A small extensible programming language designed for concise expression with little code.

https://passerine.io

MIT License

1.05k stars 38 forks source link

Efficient parsing of UTF-8 #41

Open Plecra opened 3 years ago

Plecra commented 3 years ago

https://github.com/vrtbl/passerine/blob/3796465ae108bba8b3a66f5c3ab71709a76b3fc8/src/compiler/lex.rs#L152-L158

UTF-8's ability to represent ASCII in-place allows lexers for ASCII characters to be implemented extra-efficiently by skipping decoding of utf-8 bytes. It's fine to simply scan directly through the bytes (and a crate like https://docs.rs/memchr can vectorize this) for characters like ' ' and '\t'

slightknack commented 3 years ago

Right now, the lexer is very inefficient, as it doesn't use a state machine. I think we should refactor it; this should be a viable optimization.

As for pulling a crate like https://docs.rs/memchr, Passerine's core depends only on Rust's standard library and has no external dependencies. For this reason, if we were to do vectorization, I suggest we extract the core concept of the library to vectorize as needed.

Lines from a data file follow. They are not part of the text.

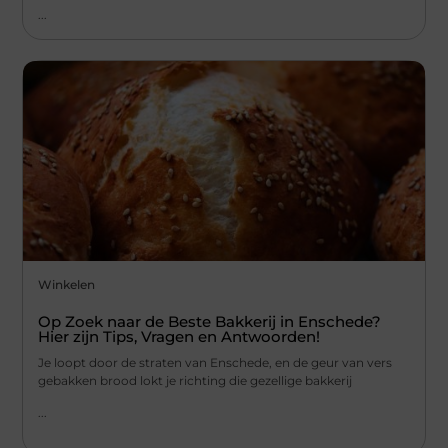
...
Winkelen
Op Zoek naar de Beste Bakkerij in Enschede?
Hier zijn Tips, Vragen en Antwoorden!
Je loopt door de straten van Enschede, en de geur van vers
gebakken brood lokt je richting die gezellige bakkerij
...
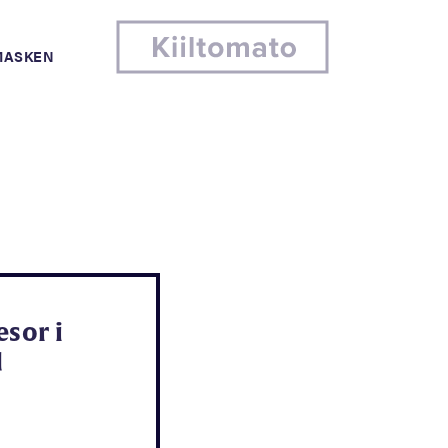
MASKEN
esor i
d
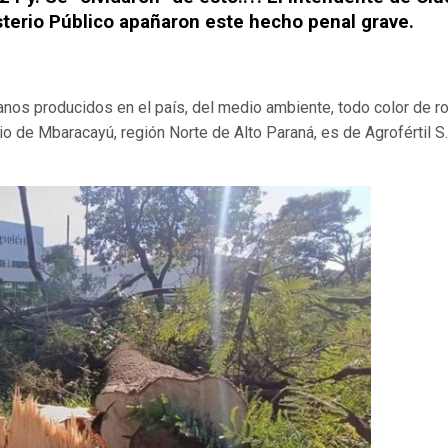
isterio Público apañaron este hecho penal grave.
granos producidos en el país, del medio ambiente, todo color de r
io de Mbaracayú, región Norte de Alto Paraná, es de Agrofértil S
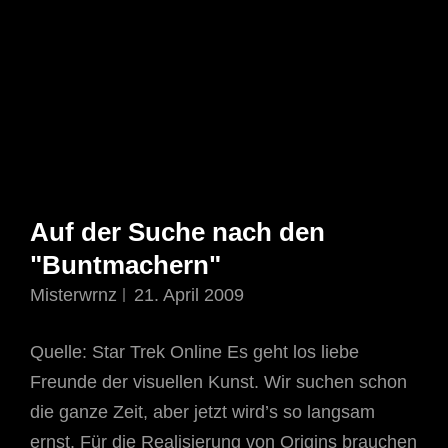
Auf der Suche nach den
"Buntmachern"
Misterwrnz
21. April 2009
Quelle: Star Trek Online Es geht los liebe
Freunde der visuellen Kunst. Wir suchen schon
die ganze Zeit, aber jetzt wird’s so langsam
ernst. Für die Realisierung von Origins brauchen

Thanks for pointing this out! much appreciated :D

slightknack commented 2 years ago

@Plecra I recently completely redid the lexer in big-refactor. Would you mind taking a look at it and letting me know what style/performance improvements can be made? I suspect there's something with the way we're using peekable iterators that could be improved:

https://github.com/vrtbl/passerine/blob/f8fabd0e364aaeaf1bbd882e2f69f81c4ad26f8e/src/compiler/lex.rs#L288-L387

Plecra commented 2 years ago

It's awfully late, but I just saw this in my email, and I like it 😆. The token representation and parsing logic all flows very nicely. If parsing ever becomes a bottleneck, passerine could return to the once/chain/peekable pattern, since rustc will chug on it a bit.